Deployment architecture

CSA Operator can be installed on a Kubernetes cluster using Helm. The installation of CSA Operator creates the deployment of the Apache Flink Kubernetes Operator (Flink Operator), Flink Webhook, and registers the Custom Resource Definitions (CRDs) on the Kubernetes cluster. As an extension, built on top of the Flink Operator, CSA Operator also deploys the SQL Stream Builder (SSB) engine (in Technical Preview) and its corresponding PostgreSQL database.

The Flink Operator is deployed in a designated namespace. After installation, the Flink Deployment CRD is registered, responsible for bringing up the Flink cluster. Flink deployments are controlled in one or more managed namespaces by the Flink Operator. When you deploy a new Flink deployment, the JobManager pod is created alongside with different Configmaps for the Flink Operator to function. Submitting a Flink deployment with a Flink job will deploy the required TaskManagers for the job to start. The following diagram shows the deployment architecture of the Flink Operator:

When installing the CSA Operator with Helm, the Flink Operator Webhook is also installed as a custom admission plugin, which allows dynamic admission control. Similarly to connectors, you can use it to add plugins to the Flink operator that add custom rules triggered by certain actions.

There are two types of webhooks:

  • mutating webhook: if you want to automatically configure some values on it or even force certain config values whenever a user creates a new FlinkDeployment, you can create a FlinkResourceMutator. Whenever a new FlinkDeployment is submitted, Kubernetes will call the webhook of the operator, and apply the custom mutator on the deployment.
  • validating webhook: with this type, you cannot apply any changes to the deployment, but can automatically reject the creation of the deployment by implementing custom rules via the webhook.

The Flink Operator Webhook uses the TLS protocol to communicate by default, and automatically loads/reloads the keystore file when the file changes.

SSB integration - [Technical Preview]

CSA Operator comes with seamless SQL Stream Builder (SSB) integration. SSB is built on top of the Flink Operator, offering an interactive user interface for creating streaming SQL jobs.

SSB is a comprehensive interactive user interface for creating stateful stream processing jobs using SQL. Using SQL, you can simply and easily declare expressions that filter, aggregate, route, and otherwise mutate streams of data. SSB offers a job management interface that you can use to compose and run SQL on streams, as well as to create durable data APIs for the results.

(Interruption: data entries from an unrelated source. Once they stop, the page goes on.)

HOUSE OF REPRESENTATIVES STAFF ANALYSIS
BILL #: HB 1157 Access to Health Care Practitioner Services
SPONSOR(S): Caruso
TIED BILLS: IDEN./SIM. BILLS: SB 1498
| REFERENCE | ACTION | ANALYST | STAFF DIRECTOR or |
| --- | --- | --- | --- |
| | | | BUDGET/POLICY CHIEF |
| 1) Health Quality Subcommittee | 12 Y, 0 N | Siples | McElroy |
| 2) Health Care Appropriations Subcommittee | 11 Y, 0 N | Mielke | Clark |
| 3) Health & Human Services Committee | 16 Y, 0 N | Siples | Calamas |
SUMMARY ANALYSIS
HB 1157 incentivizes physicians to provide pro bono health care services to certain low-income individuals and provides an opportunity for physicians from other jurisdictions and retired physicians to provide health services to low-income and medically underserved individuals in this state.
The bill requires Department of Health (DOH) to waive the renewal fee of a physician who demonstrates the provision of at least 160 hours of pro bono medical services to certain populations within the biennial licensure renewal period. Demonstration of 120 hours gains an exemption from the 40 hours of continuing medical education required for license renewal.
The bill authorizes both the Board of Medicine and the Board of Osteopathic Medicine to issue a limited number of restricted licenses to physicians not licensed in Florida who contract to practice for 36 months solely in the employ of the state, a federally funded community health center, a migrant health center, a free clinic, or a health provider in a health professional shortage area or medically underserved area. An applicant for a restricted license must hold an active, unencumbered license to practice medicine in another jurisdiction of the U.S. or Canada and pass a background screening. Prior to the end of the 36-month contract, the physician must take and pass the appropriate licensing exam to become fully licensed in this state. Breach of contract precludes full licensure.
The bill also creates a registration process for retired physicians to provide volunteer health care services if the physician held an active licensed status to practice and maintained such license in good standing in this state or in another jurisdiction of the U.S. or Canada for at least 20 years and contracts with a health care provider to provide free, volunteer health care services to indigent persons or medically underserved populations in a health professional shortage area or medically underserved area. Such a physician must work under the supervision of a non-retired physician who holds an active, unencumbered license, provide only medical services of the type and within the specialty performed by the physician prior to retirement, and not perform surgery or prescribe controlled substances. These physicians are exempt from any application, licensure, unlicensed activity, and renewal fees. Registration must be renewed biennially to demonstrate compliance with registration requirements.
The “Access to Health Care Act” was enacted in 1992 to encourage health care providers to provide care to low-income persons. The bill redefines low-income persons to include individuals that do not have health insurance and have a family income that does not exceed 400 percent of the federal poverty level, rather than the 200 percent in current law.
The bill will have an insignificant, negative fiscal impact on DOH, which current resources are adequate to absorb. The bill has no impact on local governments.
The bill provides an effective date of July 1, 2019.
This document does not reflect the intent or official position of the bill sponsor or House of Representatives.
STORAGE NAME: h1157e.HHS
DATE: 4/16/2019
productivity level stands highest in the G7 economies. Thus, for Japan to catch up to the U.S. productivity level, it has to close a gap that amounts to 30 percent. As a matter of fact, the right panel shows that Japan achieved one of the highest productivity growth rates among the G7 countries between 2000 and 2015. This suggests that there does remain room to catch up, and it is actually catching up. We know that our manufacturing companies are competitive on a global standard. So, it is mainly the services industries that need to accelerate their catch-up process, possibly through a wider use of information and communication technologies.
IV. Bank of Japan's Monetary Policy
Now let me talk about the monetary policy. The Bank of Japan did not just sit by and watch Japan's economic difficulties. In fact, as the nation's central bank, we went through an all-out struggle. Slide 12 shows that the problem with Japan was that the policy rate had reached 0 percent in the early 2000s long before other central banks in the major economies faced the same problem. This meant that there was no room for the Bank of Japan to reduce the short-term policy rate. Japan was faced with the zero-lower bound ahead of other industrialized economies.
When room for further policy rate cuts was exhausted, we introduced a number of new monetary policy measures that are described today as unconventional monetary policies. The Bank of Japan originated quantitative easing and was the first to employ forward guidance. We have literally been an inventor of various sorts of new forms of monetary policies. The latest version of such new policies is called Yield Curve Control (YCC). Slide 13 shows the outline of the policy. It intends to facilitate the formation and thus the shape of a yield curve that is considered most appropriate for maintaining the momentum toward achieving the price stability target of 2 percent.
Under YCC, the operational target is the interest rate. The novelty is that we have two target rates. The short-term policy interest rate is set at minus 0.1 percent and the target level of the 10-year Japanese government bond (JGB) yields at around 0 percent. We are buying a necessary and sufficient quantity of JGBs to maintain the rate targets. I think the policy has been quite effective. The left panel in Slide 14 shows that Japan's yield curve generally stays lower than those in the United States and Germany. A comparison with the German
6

The Helm chart contains the SSB subchart, which has two deployments in the CSA Operator: sse, which provides the SSB engine and User Interface (UI), and postgres, which provides the default database for SSB to function. When submitting a SQL job using the SSB UI (Streaming SQL Console), the parsed SQL is serialized, compressed and encrypted into an environment and a Flink job is deployed. This means that, under the hood, SSB creates the same Flink Deployment as you would for a generic Flink job, with the only difference that a special Flink job is created for the SQL Runner. The SQL Runner decrypts and decompresses the parsed SQL, sets up the environment inside the Flink job, and executes it. SSB by default deploys the jobs in Session Mode. You can use the installed connectors in your SQL jobs as a source or sink with the supported data formats.